Does anyone know of a site (or any source for that matter) that outlines some or all of Surefire's line past and present? I am looking for something like a collector's site I guess.

Anyone even have just a list of all of the discontinued lights?


----------



## greenLED (Aug 11, 2005)

PM size15, he might be able to help


----------



## jtivat (Aug 12, 2005)

There are a lot of them here in this thread also look in the part one of the thread.


----------



## Xrunner (Aug 13, 2005)

The thread jtivat linked to is the main one, but if you are looking for info on a certain light just post and someone will usually help you out. 
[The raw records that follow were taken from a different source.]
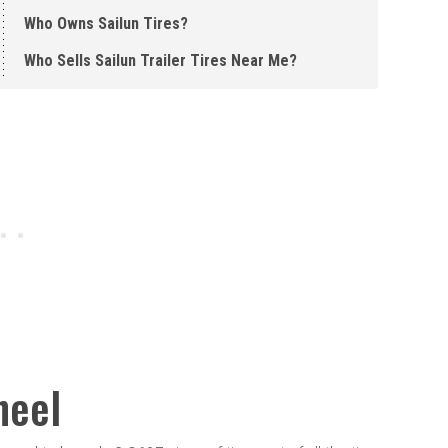
Who Owns Sailun Tires?
Who Sells Sailun Trailer Tires Near Me?
heel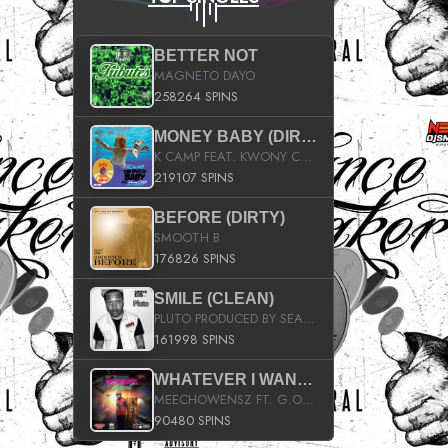
BETTER NOT
MAGNETO DAYO
258264 SPINS
MONEY BABY (DIRTY)
K CAMP FEAT. KWONY CASH
219107 SPINS
BEFORE (DIRTY)
SMOOTH B
176826 SPINS
SMILE (CLEAN)
PLUTO PRODUCED BY SEAN_DA_FIRZT
161998 SPINS
WHATEVER I WANT (STREET)
MEECHOWENSZ FT. G.O & SNOOPYSYMONE
90480 SPINS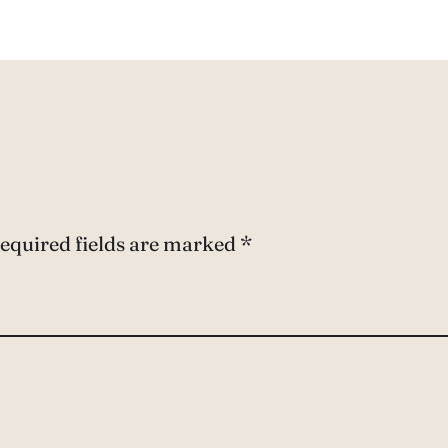
equired fields are marked
*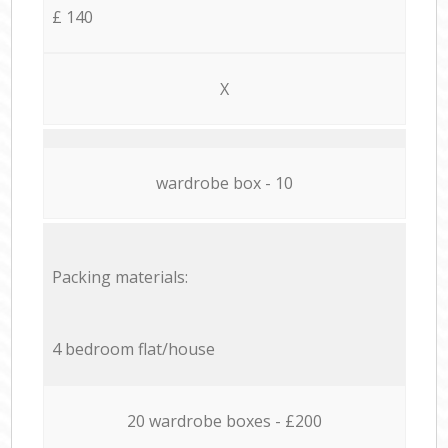
£ 140
X
wardrobe box - 10
Packing materials:
4 bedroom flat/house
20 wardrobe boxes - £200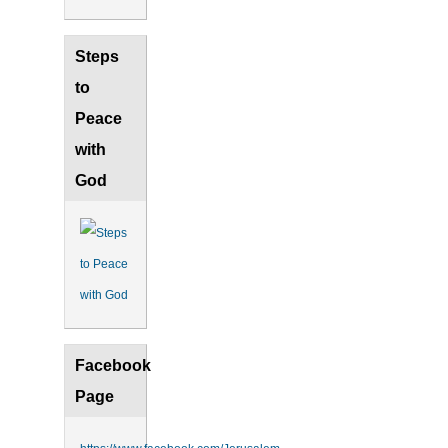
Steps
to
Peace
with
God
Facebook
Page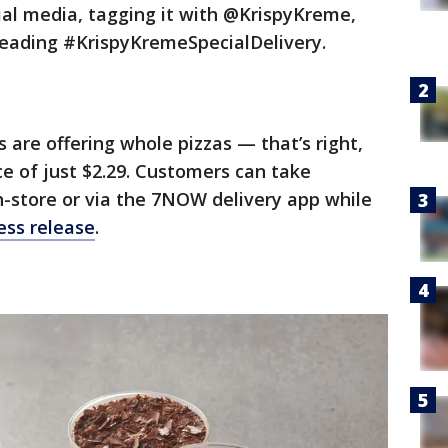
ial media, tagging it with @KrispyKreme,
reading #KrispyKremeSpecialDelivery.
s are offering whole pizzas — that’s right,
ce of just $2.29. Customers can take
n-store or via the 7NOW delivery app while
ess release
.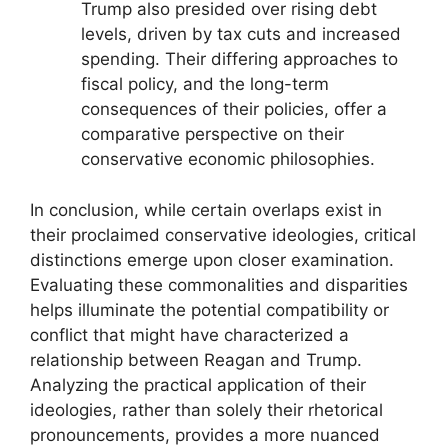
Trump also presided over rising debt
levels, driven by tax cuts and increased
spending. Their differing approaches to
fiscal policy, and the long-term
consequences of their policies, offer a
comparative perspective on their
conservative economic philosophies.
In conclusion, while certain overlaps exist in
their proclaimed conservative ideologies, critical
distinctions emerge upon closer examination.
Evaluating these commonalities and disparities
helps illuminate the potential compatibility or
conflict that might have characterized a
relationship between Reagan and Trump.
Analyzing the practical application of their
ideologies, rather than solely their rhetorical
pronouncements, provides a more nuanced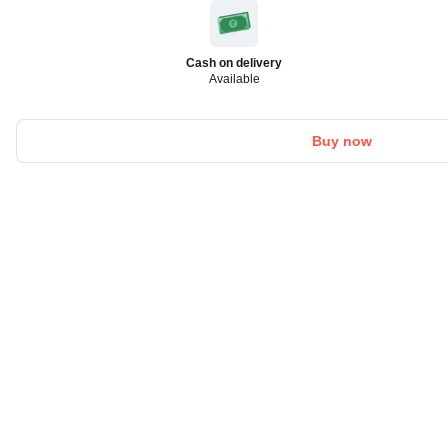
Cash on delivery
Available
Buy now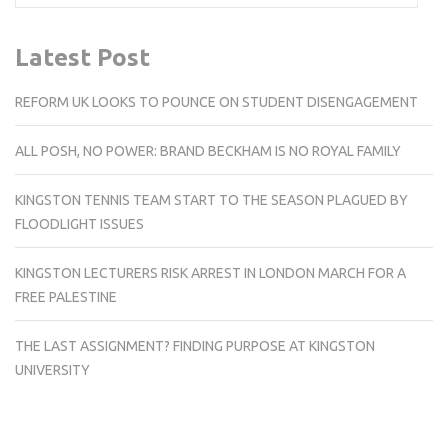
Latest Post
REFORM UK LOOKS TO POUNCE ON STUDENT DISENGAGEMENT
ALL POSH, NO POWER: BRAND BECKHAM IS NO ROYAL FAMILY
KINGSTON TENNIS TEAM START TO THE SEASON PLAGUED BY
FLOODLIGHT ISSUES
KINGSTON LECTURERS RISK ARREST IN LONDON MARCH FOR A
FREE PALESTINE
THE LAST ASSIGNMENT? FINDING PURPOSE AT KINGSTON
UNIVERSITY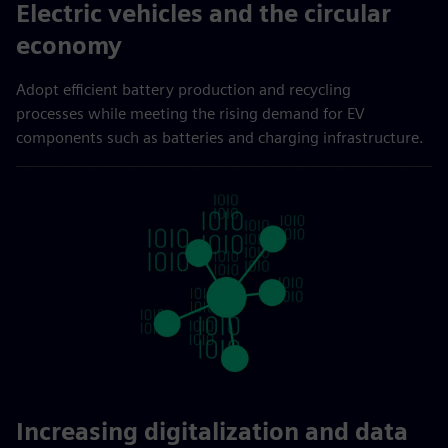
Electric vehicles and the circular
economy
Adopt efficient battery production and recycling
processes while meeting the rising demand for EV
components such as batteries and charging infrastructure.
Increasing digitalization and data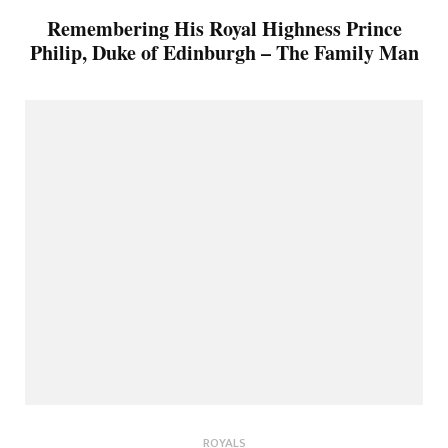
Remembering His Royal Highness Prince
Philip, Duke of Edinburgh – The Family Man
ROYALS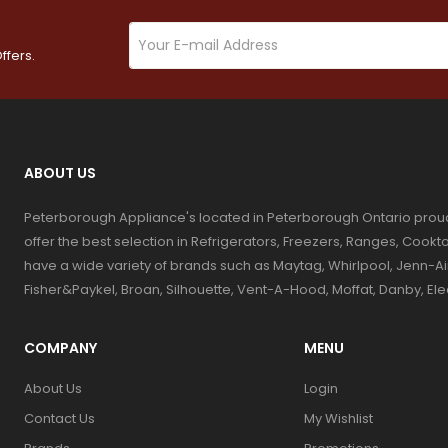
ffers.
ABOUT US
Peterborough Appliance's located in Peterborough Ontario prou
offer the best selection in Refrigerators, Freezers, Ranges, Coo
have a wide variety of brands such as Maytag, Whirlpool, Jenn-Ai
Fisher&Paykel, Broan, Silhouette, Vent-A-Hood, Moffat, Danby, El
COMPANY
MENU
About Us
Login
Contact Us
My Wishlist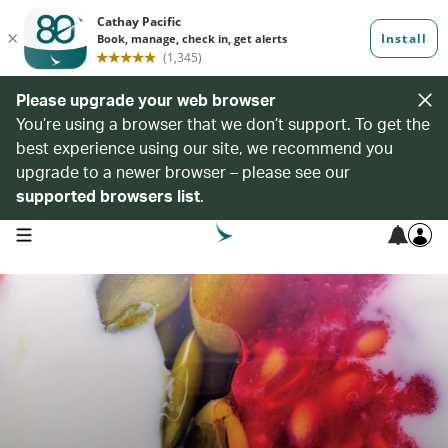
Please upgrade your web browser
You’re using a browser that we don’t support. To get the
best experience using our site, we recommend you
upgrade to a newer browser – please see our
supported browsers list
.
open navigation menu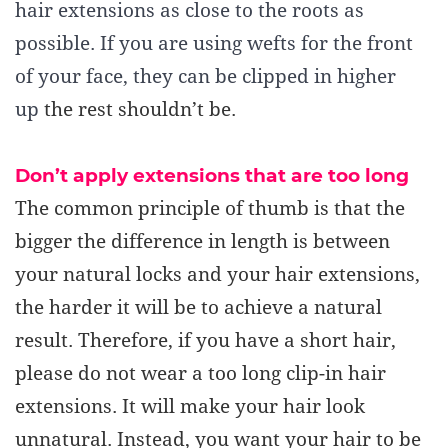
hair extensions as close to the roots as
possible. If you are using wefts for the front
of your face, they can be clipped in higher
up
the rest shouldn’t be
.
Don’t a
pply extensions that are too long
The common principle of thumb is that the
bigger the difference in length is between
your natural locks and your hair extensions,
the harder it will be to achieve a natural
result. Therefore, if you have a short hair,
please do not wear a too long clip-in hair
extensions. It will make your hair look
unnatural.
Instead
, you want
your hair to be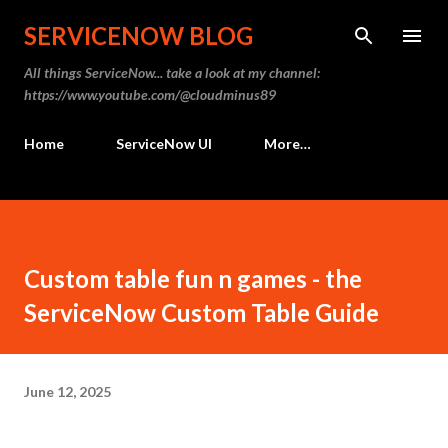
Skip to main content
SERVICENOW BLOG
All things ServiceNow... take a look at my channel:
https://www.youtube.com/@cloudminus89
Home
ServiceNow UI
More…
Custom table fun n games - the
ServiceNow Custom Table Guide
June 12, 2025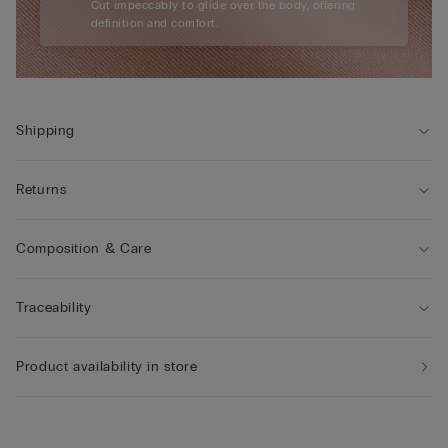
Cut impeccably to glide over the body, offering
definition and comfort.
Shipping
Returns
Composition & Care
Traceability
Product availability in store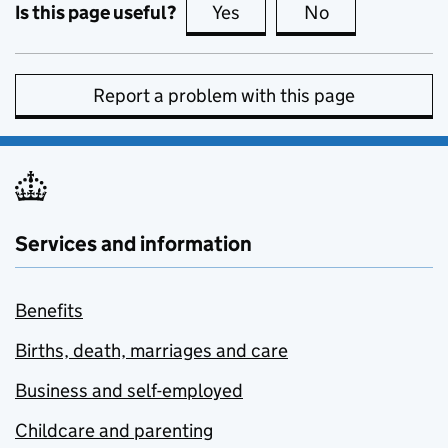
Is this page useful?
Yes
this page is useful
No
this page is no
Report a problem with this page
Services and information
Benefits
Births, death, marriages and care
Business and self-employed
Childcare and parenting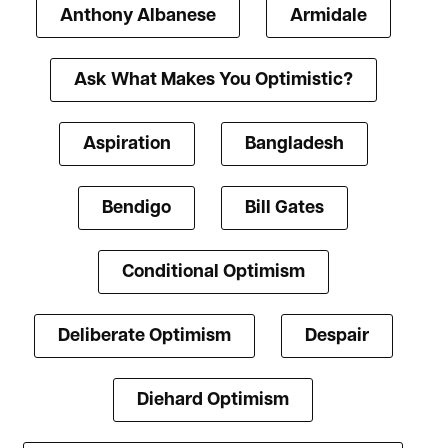
Anthony Albanese
Armidale
Ask What Makes You Optimistic?
Aspiration
Bangladesh
Bendigo
Bill Gates
Conditional Optimism
Deliberate Optimism
Despair
Diehard Optimism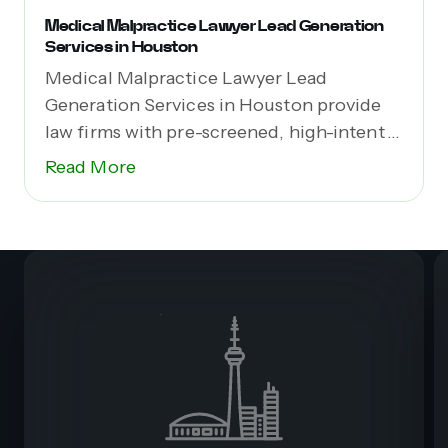
Medical Malpractice Lawyer Lead Generation
Services in Houston
Medical Malpractice Lawyer Lead
Generation Services in Houston provide
law firms with pre-screened, high-intent
leads...
Read More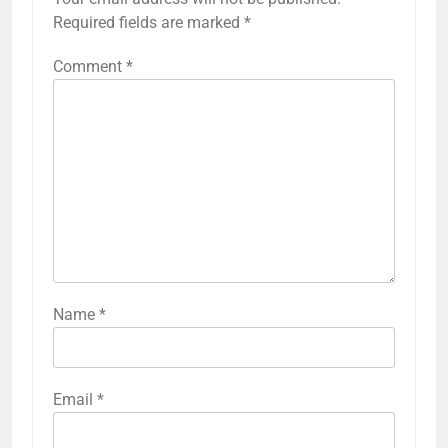
Required fields are marked
*
Comment
*
Name
*
Email
*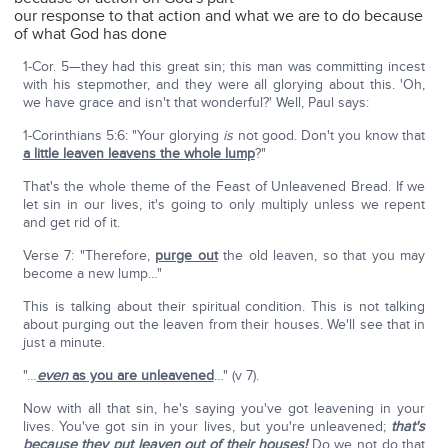
our response to that action and what we are to do because
of what God has done
1-Cor. 5—they had this great sin; this man was committing incest
with his stepmother, and they were all glorying about this. 'Oh,
we have grace and isn't that wonderful?' Well, Paul says:
1-Corinthians 5:6: "Your glorying
is
not good. Don't you know that
a little leaven leavens the whole lump
?"
That's the whole theme of the Feast of Unleavened Bread. If we
let sin in our lives, it's going to only multiply unless we repent
and get rid of it.
Verse 7: "Therefore,
purge out
the old leaven, so that you may
become a new lump…"
This is talking about their spiritual condition. This is not talking
about purging out the leaven from their houses. We'll see that in
just a minute.
"…
even
as you are unleavened
…" (v 7).
Now with all that sin, he's saying you've got leavening in your
lives. You've got sin in your lives, but you're unleavened;
that's
because they put leaven out of their houses!
Do we not do that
I know many flashaholics (myself included) don't post a lot of collection info because it might: A) mean we have to admit how many lights we have, or B) allow someone else to see how many lights we have and tell use we don't need any more (or can't have any). 

-Mike


----------



## Size15's (Aug 13, 2005)

It would take some time to compile a list


----------



## Gander_Man (Sep 7, 2005)

I've been selling and buying Surefires for what will be nearing 20 years in a couple years. I've seen most of the models that have come and gone (I think I'm over 125 in my personal collection!). While I can admit I definitely don't know everything, and on specific questions many in this Forum probably know WAY more than I do, but I'll try to answer specific questions you may come up with now and then.
And, best of all, I'll tell you if I DON'T know *L*!
- Russ


----------



## jtivat (Sep 8, 2005)

Hi Russ, when you going to post that picture?


----------



## Gander_Man (Sep 10, 2005)

I know I'm an Idiot....soon though.
It's hard to find that fine balance between 4 hours dedicated to gathering, photographing and re-boxing/storing all those lights in a safe enough bracket to not risk the divorce that would follow my wife observing this consolidating effort *LOL*!!!
- Russ


----------